Our primary efforts are of course on those that need care, doing all that we can to stop them from catching this virus. However it is also vitally important that carers get the support they need. Being a carer can be a real mental challenge at the best of times - in this unusual period that we find ourselves in, it can be harder still.
Below, you can find some information on identifying whether you are an informal carer and, if so, how you can maintain your mental health whilst caring for others.
Am I a carer?
Many relationships involve levels of support which may be tilted to one person. However, if you find yourself regularly supporting someone else in any of the following ways (compiled by Mind, you are considered to be an informal carer.
- Giving emotional support
- Helping someone seek help for a mental health problem
- Helping someone cope with a mental health problem
- Cooking and cleaning
- Personal care like washing and going to the toilet
- Budgeting and looking after finances
- Supporting them to live with others in your family (e.g. brothers and sisters)
- Helping other family members understand the needs of the person you are caring for
- Giving medicine or providing medical care
- Going to appointments and advocating on their behalf (helping them express their views and wishes)
- Checking they are safe
Putting someone else’s wellbeing before your own can be emotionally draining and cause frustrations within your relationship, even if it is someone you love. This is completely normal and not something to feel ashamed about.
The following techniques draw from elements of Compassion Focussed Therapy, a mode of therapy which highlights the attributes of both inward and outward compassion. When you feel that caring for others is stopping you from feeling like your best Self, try to remember these.
Recognise your limitations: Whether you are required in a physical sense to help others dress and get around, or in a more emotional capacity, providing support and reassurance for someone that has OCD, it is important to accept that you have limitations.
You may not be able to help someone as much as you want to, you cannot dedicate your life entirely to another person. If you feel that someone needs more help than you can reasonably give, ask for help.
Be kind to yourself: When caring for another and seeing the difficulties they are facing, it’s easy to convince yourself that you’re not doing enough, you’re not being a good partner/child/parent. It’s unlikely that this is the case, you just feel bad for them and want the best for them.

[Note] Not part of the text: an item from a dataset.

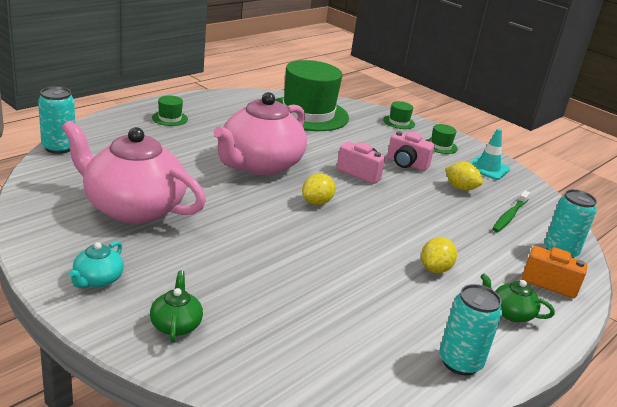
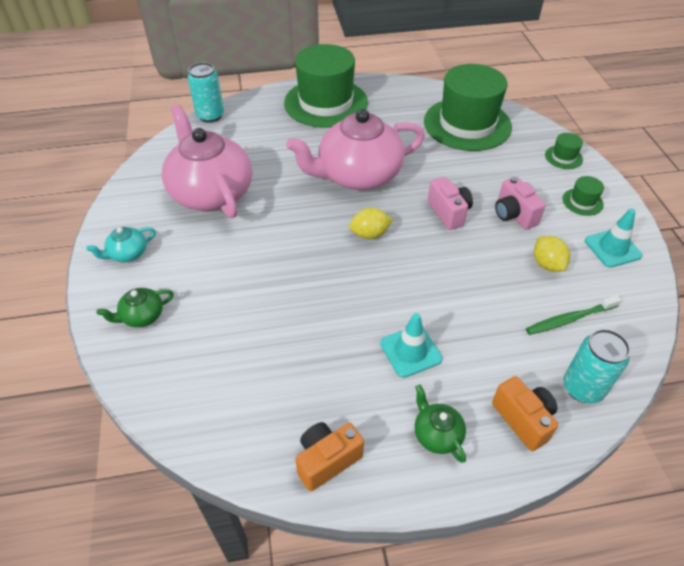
camera: 40 degrees right, 20 degrees up
(170, 118) = (326, 103): green hat -> green hat, size x2.50
(176, 324) = (142, 316): green teapot -> green teapot turned 150 degrees counterclockwise
(435, 269) = (410, 351): yellow lemon -> turquoise traffic cone
(460, 362) = (327, 460): turquoise can -> orange camera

Being compassionate towards yourself increases your ability to be compassionate towards others. Make sure you have enough time to still do certain things that you enjoy - give yourself breaks, go on walks. Try to get some exercise, even if it’s just some basic yoga moves in your living room. Taking time for yourself not only makes you feel better but will help you maintain a healthy relationship with the person/s you’re caring for.

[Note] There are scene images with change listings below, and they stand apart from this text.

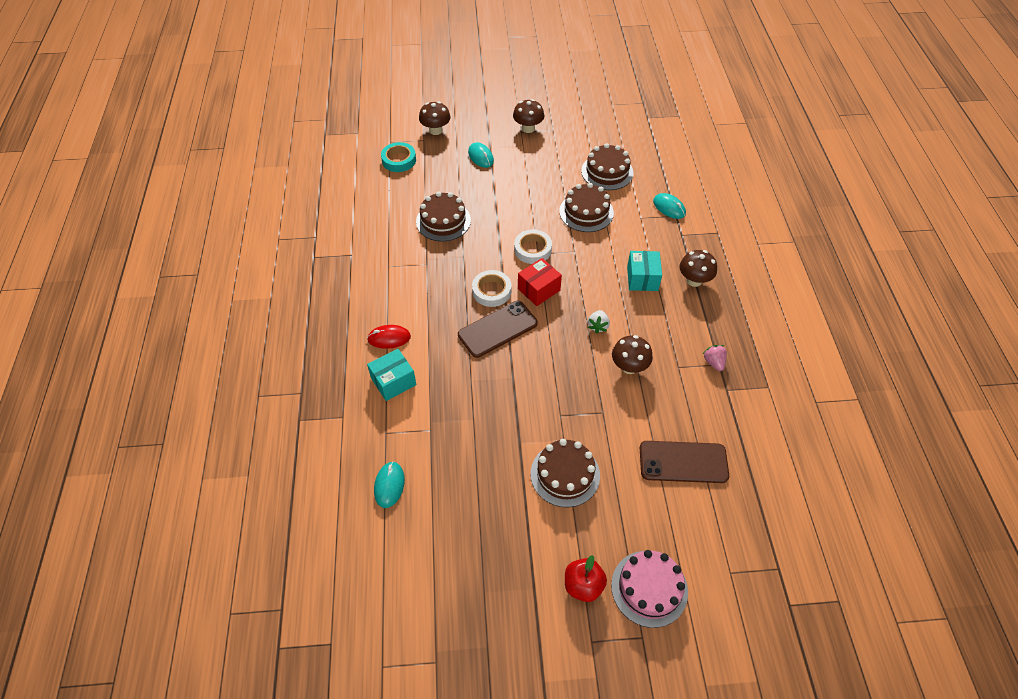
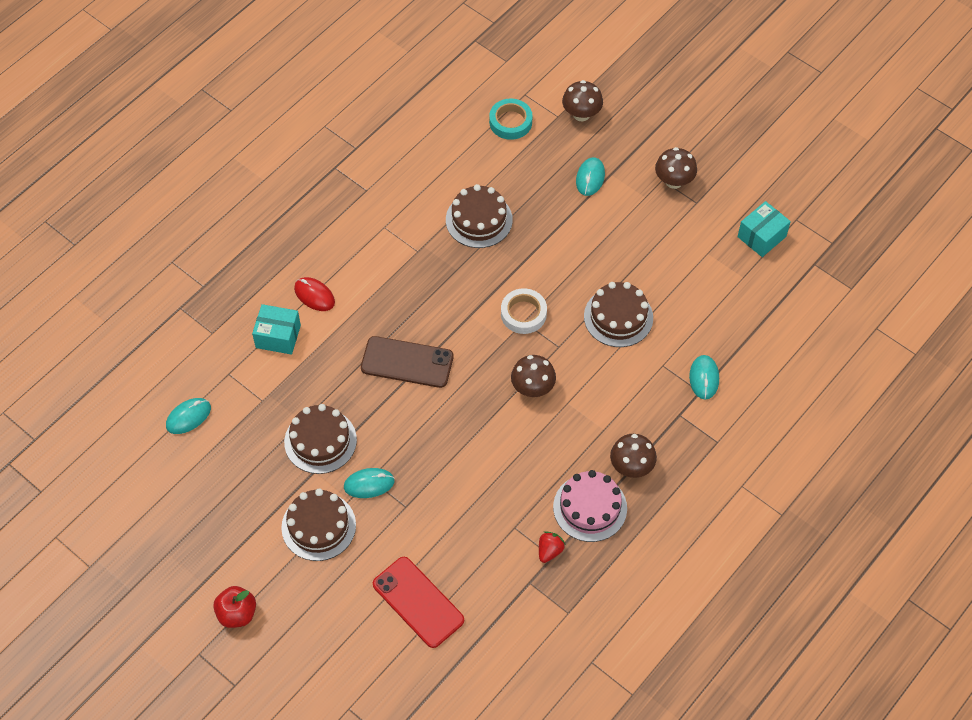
camera: 45 degrees right, 5 degrees up
(491, 291) = (442, 323): white tape -> none
(539, 289) = (483, 356): red box -> none
(564, 419) = (369, 484): none -> turquoise mouse
(598, 326) = (492, 432): white strawberry -> none
(607, 172) = (692, 291): brown cake -> brown cake (320, 441)
(629, 366) = (474, 490): brown mushroom -> brown mushroom (532, 388)
(642, 278) = (586, 424): turquoise box -> turquoise box (761, 237)
(649, 588) = (279, 660): pink cake -> pink cake (590, 507)
(683, 462) = (418, 602): brown phone -> red phone
(713, 362) = (549, 551): pink strawberry -> red strawberry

Ask for help: The most important and underused tip - don’t be afraid to ask for help. Caring for another when you have yourself, and perhaps a family, to take care of is by no means easy. Asking someone else to give you a hand is not an indication that you’d rather be doing other things than looking after someone you love, it is an acceptance that there are only so many hours in the day and in order to stay positive in this difficult period you may well need a bit of time for yourself.
Help can range from a family member or friend assisting you in some way, or a paid carer taking a lot of your main responsibilities off your hands. More information on how to get help from a professional carer can be found here.
We’re hearing a lot at the moment about the need to stick together, but this does not mean you’re not allowed to take care of yourself. Taking time to show yourself some compassion will not only help you get through this period, but those you care for as well.